We always recommend getting a Property Care Association (PCA) qualified Certificated Surveyor in Structural Waterproofing (CSSW) involved in any new-build or conversion project. Not only is it the best way to minimise risk, but they will help you to understand the costs of waterproofing – which can represent a significant proportion of the total costs. This is particularly true if the property requires structural support to accept a new basement or update an existing basement.Types of waterproofing In any below ground space that falls into Grade 3 and/or high-risk environments, two different types of waterproofing systems are recommended, in-line with the NHBC’s Chapter 5.4 (2015) standard. The three types of waterproofing systems defined by BS8102:2009 ‘Code of Practice for protection of below ground structures against water from the ground’ are:

Type A: This provides a barrier against groundwater and water ingress by surrounding the external walls, floor (and roof) with a waterproof material – literally creating a barrier between water and the structure. This can be applied either internally or externally to the concrete/masonry structure.

Type B: Relies upon the design and materials incorporated into the reinforced concrete structure itself. It is important that all joint detailing is robust and the concrete correctly compacted, as leaks later are very difficult to fix.

Type C: The masonry structure provides the primary resistance to water ingress. Type C systems use a cavity allowing groundwater seepage to reach the drain, while internal surfaces are protected by a cavity drain membrane, with all joints and junctions correctly lapped and sealed. It involves adequately disposing of water, either by gravity, or through a sump and pump to a suitable outlet. This must be designed with adequate access points for servicing and maintenance, and a one-way valve to prevent backflow.

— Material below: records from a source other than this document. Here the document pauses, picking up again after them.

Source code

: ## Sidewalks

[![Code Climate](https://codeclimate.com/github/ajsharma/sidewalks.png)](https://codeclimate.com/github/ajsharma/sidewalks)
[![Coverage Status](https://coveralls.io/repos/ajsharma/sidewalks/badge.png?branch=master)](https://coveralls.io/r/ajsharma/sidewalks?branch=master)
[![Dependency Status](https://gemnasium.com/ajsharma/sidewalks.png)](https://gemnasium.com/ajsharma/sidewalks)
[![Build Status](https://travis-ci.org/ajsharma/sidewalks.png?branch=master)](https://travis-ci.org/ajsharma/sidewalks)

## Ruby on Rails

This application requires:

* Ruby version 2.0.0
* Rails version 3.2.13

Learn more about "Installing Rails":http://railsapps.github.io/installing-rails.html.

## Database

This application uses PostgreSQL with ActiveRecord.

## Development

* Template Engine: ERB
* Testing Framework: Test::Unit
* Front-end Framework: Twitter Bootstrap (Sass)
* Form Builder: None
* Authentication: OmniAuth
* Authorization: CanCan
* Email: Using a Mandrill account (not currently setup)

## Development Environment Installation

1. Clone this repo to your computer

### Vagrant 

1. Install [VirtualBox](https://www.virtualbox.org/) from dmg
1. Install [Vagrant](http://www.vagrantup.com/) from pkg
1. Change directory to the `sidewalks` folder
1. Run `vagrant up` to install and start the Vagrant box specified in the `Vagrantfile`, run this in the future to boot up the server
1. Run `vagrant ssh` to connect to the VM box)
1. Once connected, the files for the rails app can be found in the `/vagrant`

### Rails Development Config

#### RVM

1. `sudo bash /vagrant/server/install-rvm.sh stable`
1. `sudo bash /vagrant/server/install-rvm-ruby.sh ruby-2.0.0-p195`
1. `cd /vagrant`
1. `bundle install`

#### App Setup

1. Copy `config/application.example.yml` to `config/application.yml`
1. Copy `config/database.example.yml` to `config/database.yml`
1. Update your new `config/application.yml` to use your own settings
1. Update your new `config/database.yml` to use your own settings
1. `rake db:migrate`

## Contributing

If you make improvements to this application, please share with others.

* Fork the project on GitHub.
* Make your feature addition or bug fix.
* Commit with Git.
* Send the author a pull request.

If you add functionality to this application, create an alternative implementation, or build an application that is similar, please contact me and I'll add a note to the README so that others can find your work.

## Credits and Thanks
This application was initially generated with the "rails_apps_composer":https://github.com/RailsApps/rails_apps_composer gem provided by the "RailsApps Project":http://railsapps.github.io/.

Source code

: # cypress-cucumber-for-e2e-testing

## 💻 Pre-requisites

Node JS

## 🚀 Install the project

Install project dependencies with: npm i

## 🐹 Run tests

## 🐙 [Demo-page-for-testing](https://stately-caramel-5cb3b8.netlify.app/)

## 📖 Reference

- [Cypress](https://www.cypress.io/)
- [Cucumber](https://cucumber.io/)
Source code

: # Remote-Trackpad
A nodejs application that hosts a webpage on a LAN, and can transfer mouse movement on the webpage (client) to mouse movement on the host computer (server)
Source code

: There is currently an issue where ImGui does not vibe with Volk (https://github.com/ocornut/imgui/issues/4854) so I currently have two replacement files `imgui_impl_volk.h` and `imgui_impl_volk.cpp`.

When pumps are required it is recommended that two are installed, alongside battery back-up and alarms, as the cost of flooding, should there be faults or power cuts, outweigh the expenditure and provide peace of mind.

Final words

Given the complexity of waterproofing a building, a design specialist should always be involved as early as possible. Getting the process wrong can lead to the building’s structural integrity being compromised and therefore cost you more in repair and damages later on in the building’s life. Best advice is to get in touch with a waterproofing expert at the earliest stage, which will then leave you free to get on with the exciting bit – the design and decor of your new space.